Sem apoio familiar e apenas, uma pessoa da familia teve algum cuidado em querer saber se tinha sintomas ou não e, se disponibilizou para o caso de precisar de compras, porque na minha casa, além de mim, outra pessoa tinha também convid. Superou-se com a tv, livros, a escrita e com o estar atento a sinais, que pudessem aparecer. Vigiados pela Médica de Família,  Dra. Rita Sebastião e do Dr. Elmano, a quem presto as mais sinceras homenagens. Gente da Linha da Frente, capaz de irem além das suas capacidades físicas e mentais e do pouco respeito. que muitos ainda têm pelos profissionais de saúde em não ficarem em casa.

Hoje, é uma angústia ver nas nossas televisões, os hospitais cheios e uma fila interminável de ambulâncias á porta dos hospitais e como se não bastasse, os agentes funerários não têm tido mãos a medir.

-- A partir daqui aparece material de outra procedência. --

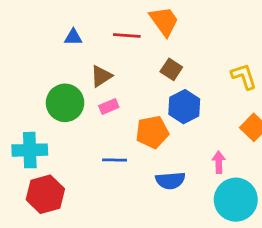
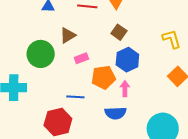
pink rectangle: (109, 106) -> (81, 58), moved
pink arrow: (219, 162) -> (125, 89), moved
red hexagon: (45, 194) -> (58, 122), moved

Caixões lacrados, sem poderem ser abertos e sem as suas famílias se poderem  despedir e fazerem o seu luto.

A família, é o pilar de qualquer pessoa e de fato parece que, as coisas correm melhor e há um conforto. Triste são as pessoas, que morrem sozinhas ou que por vezes, são levadas ás urgências para os Cuidados Intensivos e muitas vezes, é o único momento de despedida. A mim, depois de relatos de Médicos sobre o horror que se passa dentro dos hospitais, como é possível, que jovens e menos jovens continuem a fazerem de conta, que isto não é perigoso, que é tudo tretas, politica e num desrespeito pelos profissionais de saúde, que ainda exaustos, não viram costas, pelo contrário, estão lá para salvar vidas.

Toda a gente está a sofrer pelas perdas, pelo desemprego, por estarem fechadas em casa, mas se isso for o resultado de termos a nossa vida de volta, soframos então um pouco mais, mas nunca se perca a Fé, a esperança e desejar que dias melhores hão-de vir.

A minha quarentena continua feita de escrita, de livros de formações online e de televisão, para descansar a vista que é pouca.